Crowning the second story is an entablature topped by an extension of the brick facade which leads to the roof. The truncated hip-type roof blends into a flat, rectangular, central portion that is occupied by a large hemispherical dome. This dome consists of a stained glass inner panel covered by a plaster and lath protective shell. The porticos exhibit a simpler design, being almost square. These covered porticos are attached to each end of the large building. Each portico's wall consists of a simple three-arch arcade, thus giving each portico nine arches, each of which is a simple elliptical arch with a keystone.

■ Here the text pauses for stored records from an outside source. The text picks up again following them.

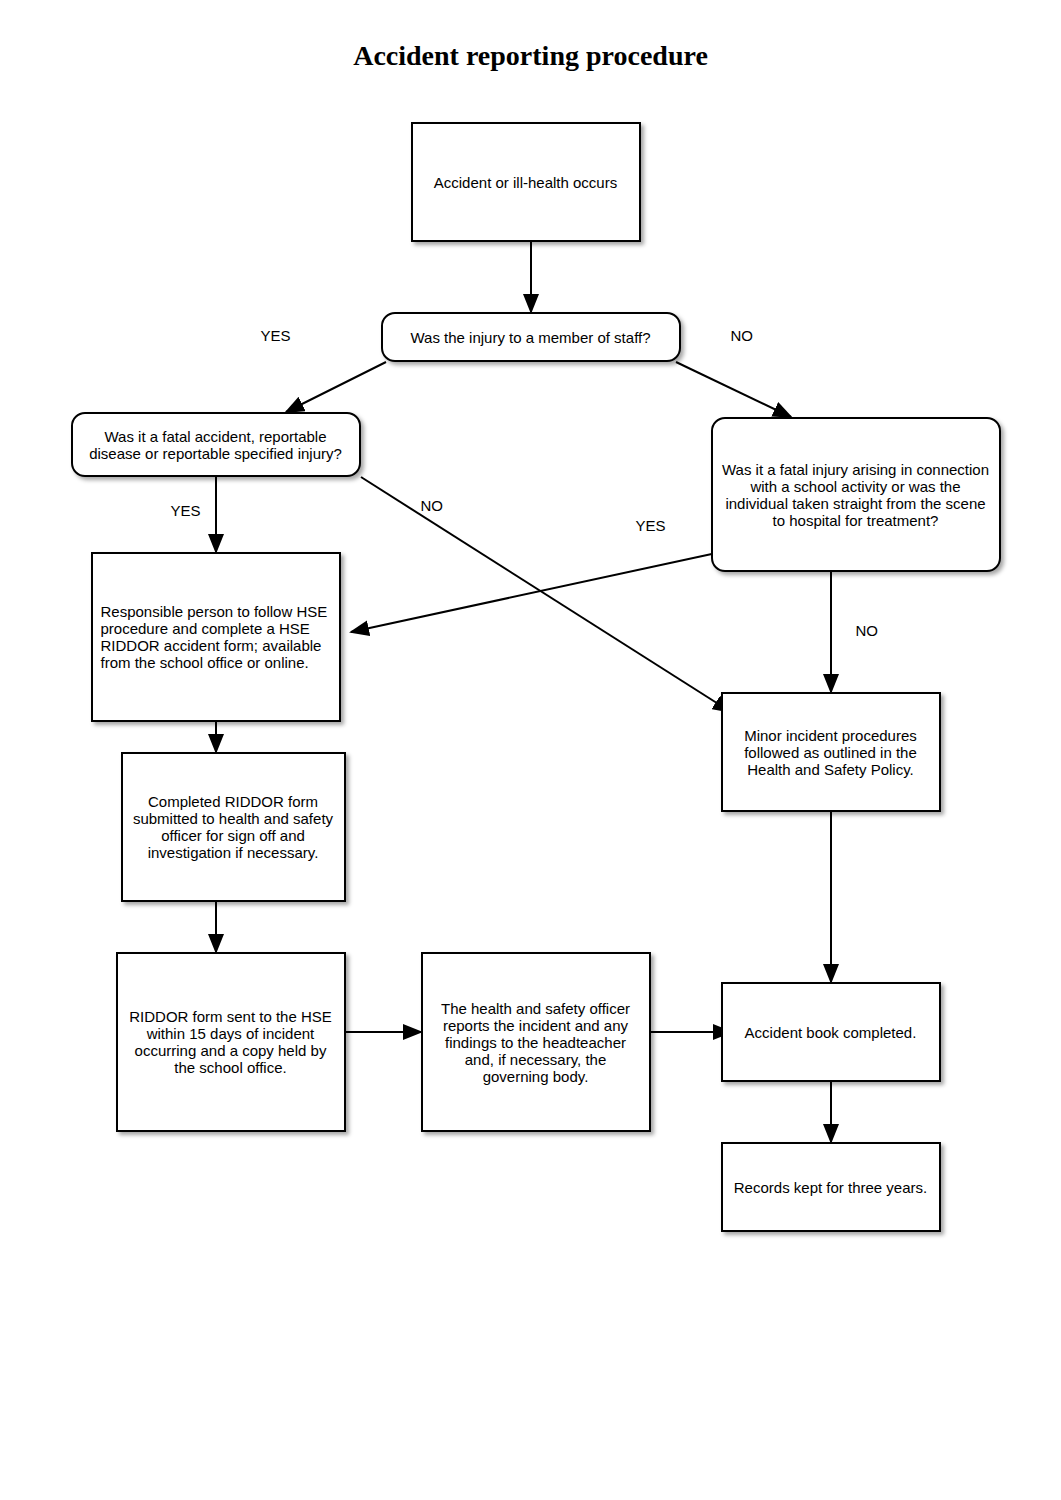Accident reporting procedure
Accident or ill-health occurs
Was the injury to a member of staff?
YES
NO
Was it a fatal accident, reportable disease or reportable specified injury?
Was it a fatal injury arising in connection with a school activity or was the individual taken straight from the scene to hospital for treatment?
YES
NO
YES
NO
Responsible person to follow HSE procedure and complete a HSE RIDDOR accident form; available from the school office or online.
Completed RIDDOR form submitted to health and safety officer for sign off and investigation if necessary.
RIDDOR form sent to the HSE within 15 days of incident occurring and a copy held by the school office.
The health and safety officer reports the incident and any findings to the headteacher and, if necessary, the governing body.
Minor incident procedures followed as outlined in the Health and Safety Policy.
Accident book completed.
Records kept for three years.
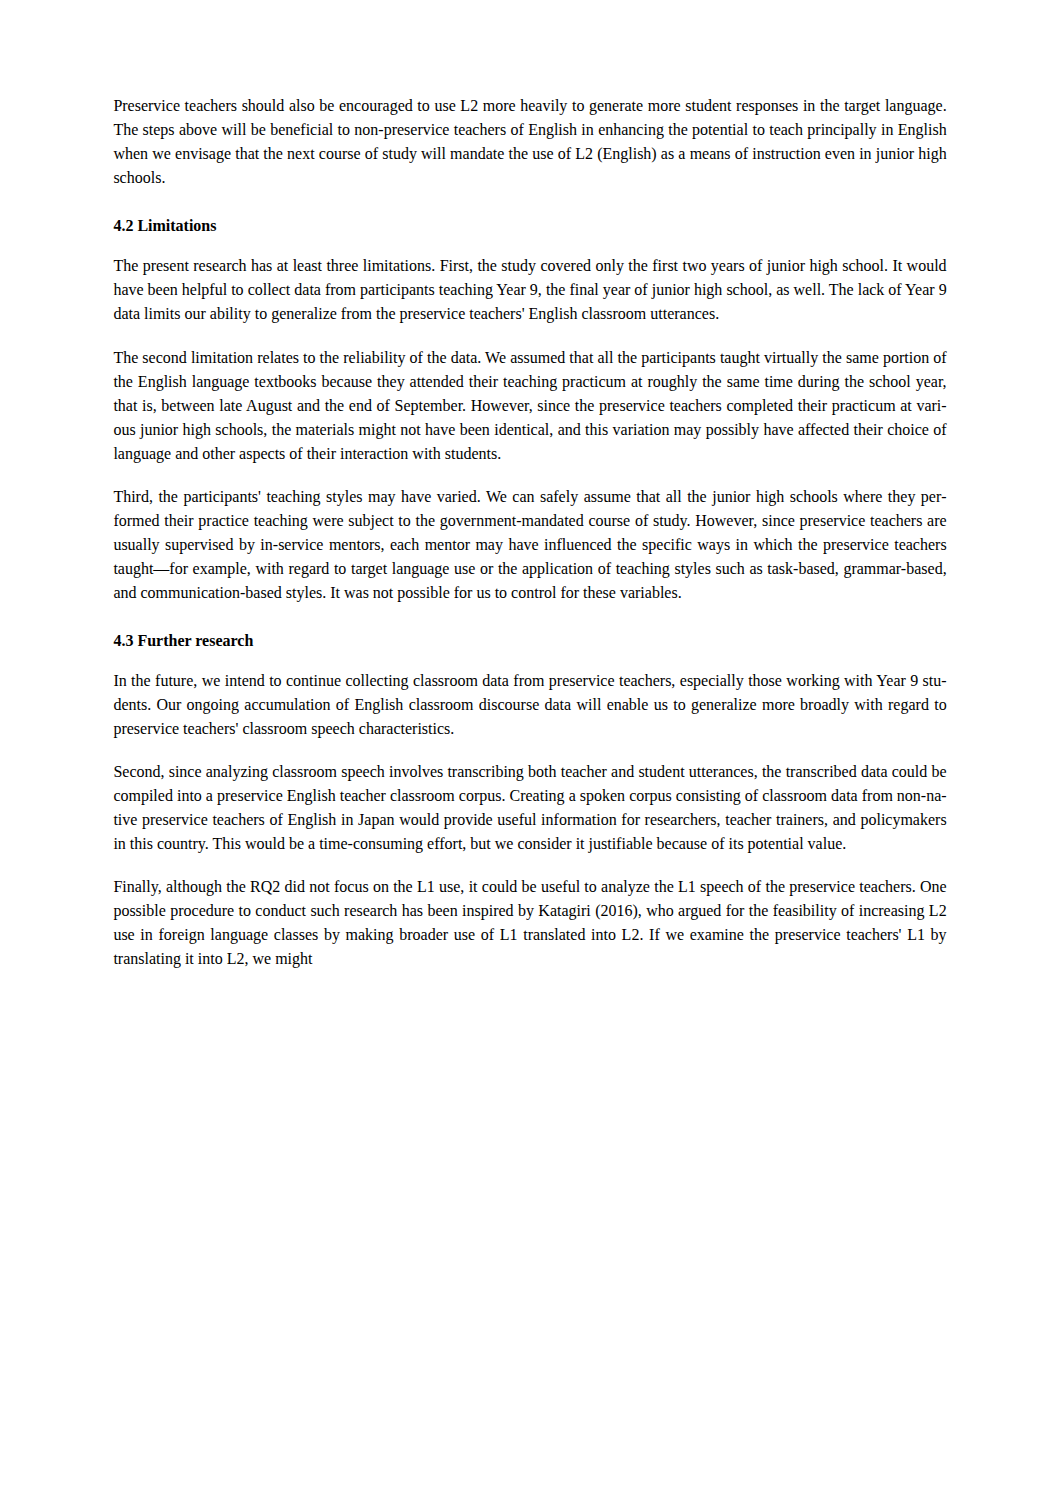Preservice teachers should also be encouraged to use L2 more heavily to generate more student responses in the target language. The steps above will be beneficial to non-preservice teachers of English in enhancing the potential to teach principally in English when we envisage that the next course of study will mandate the use of L2 (English) as a means of instruction even in junior high schools.
4.2 Limitations
The present research has at least three limitations. First, the study covered only the first two years of junior high school. It would have been helpful to collect data from participants teaching Year 9, the final year of junior high school, as well. The lack of Year 9 data limits our ability to generalize from the preservice teachers' English classroom utterances.
The second limitation relates to the reliability of the data. We assumed that all the participants taught virtually the same portion of the English language textbooks because they attended their teaching practicum at roughly the same time during the school year, that is, between late August and the end of September. However, since the preservice teachers completed their practicum at various junior high schools, the materials might not have been identical, and this variation may possibly have affected their choice of language and other aspects of their interaction with students.
Third, the participants' teaching styles may have varied. We can safely assume that all the junior high schools where they performed their practice teaching were subject to the government-mandated course of study. However, since preservice teachers are usually supervised by in-service mentors, each mentor may have influenced the specific ways in which the preservice teachers taught—for example, with regard to target language use or the application of teaching styles such as task-based, grammar-based, and communication-based styles. It was not possible for us to control for these variables.
4.3 Further research
In the future, we intend to continue collecting classroom data from preservice teachers, especially those working with Year 9 students. Our ongoing accumulation of English classroom discourse data will enable us to generalize more broadly with regard to preservice teachers' classroom speech characteristics.
Second, since analyzing classroom speech involves transcribing both teacher and student utterances, the transcribed data could be compiled into a preservice English teacher classroom corpus. Creating a spoken corpus consisting of classroom data from non-native preservice teachers of English in Japan would provide useful information for researchers, teacher trainers, and policymakers in this country. This would be a time-consuming effort, but we consider it justifiable because of its potential value.
Finally, although the RQ2 did not focus on the L1 use, it could be useful to analyze the L1 speech of the preservice teachers. One possible procedure to conduct such research has been inspired by Katagiri (2016), who argued for the feasibility of increasing L2 use in foreign language classes by making broader use of L1 translated into L2. If we examine the preservice teachers' L1 by translating it into L2, we might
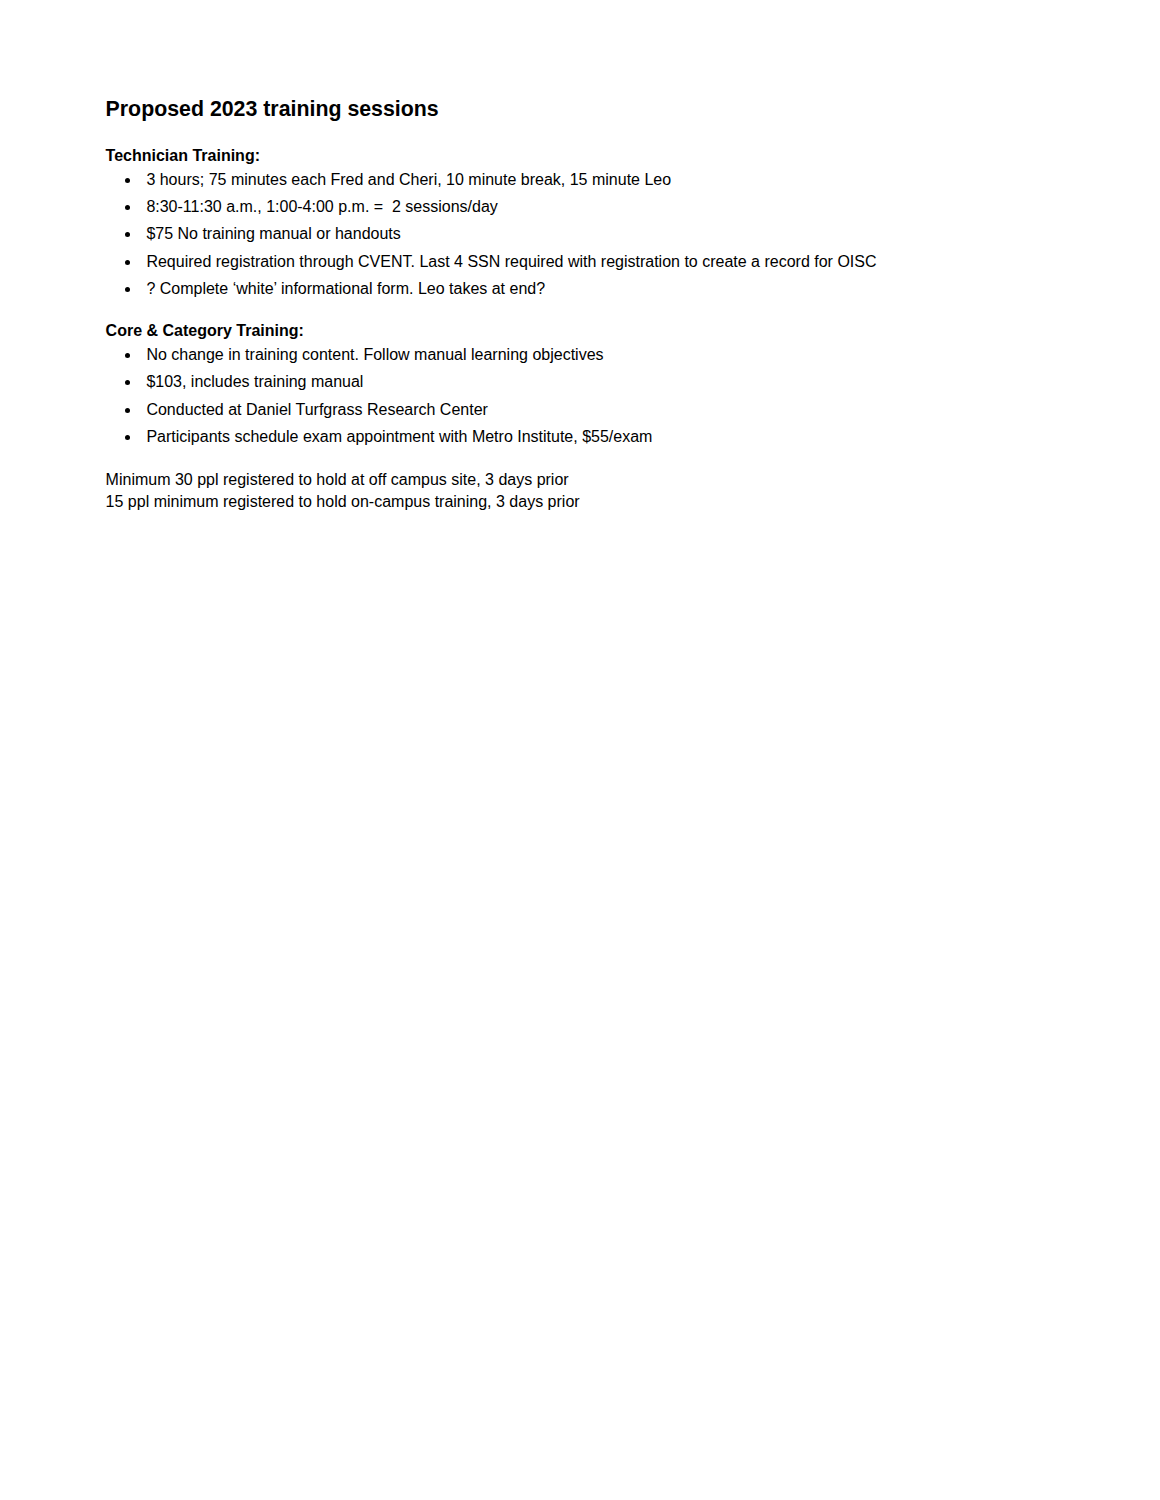Proposed 2023 training sessions
Technician Training:
3 hours; 75 minutes each Fred and Cheri, 10 minute break, 15 minute Leo
8:30-11:30 a.m., 1:00-4:00 p.m. = 2 sessions/day
$75 No training manual or handouts
Required registration through CVENT. Last 4 SSN required with registration to create a record for OISC
? Complete ‘white’ informational form. Leo takes at end?
Core & Category Training:
No change in training content. Follow manual learning objectives
$103, includes training manual
Conducted at Daniel Turfgrass Research Center
Participants schedule exam appointment with Metro Institute, $55/exam
Minimum 30 ppl registered to hold at off campus site, 3 days prior
15 ppl minimum registered to hold on-campus training, 3 days prior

Pilasters that run through an entablature and culminate in a capped parapet divide the arches. The entire structure is finished in a high quality beige brick, and the clay roof tiles are a typical mission tile red.

===Interior===
The interior of the building is two stories high with wooden steps leading to the upper floors. Construction is mainly concrete plaster walls with concrete floors. The center of the building is graced by a three-story rotunda with ornate stained glass at the top. On the second floor is a circular balcony that overlooks the main floor lobby and provides a beautiful view of the stained glass ceiling.
There are many side rooms on all the floors with many exterior windows that provide a panoramic view of the building grounds and the surrounding area. In addition, French style doors lead from the second floor onto balconies on the north and south sides of the building.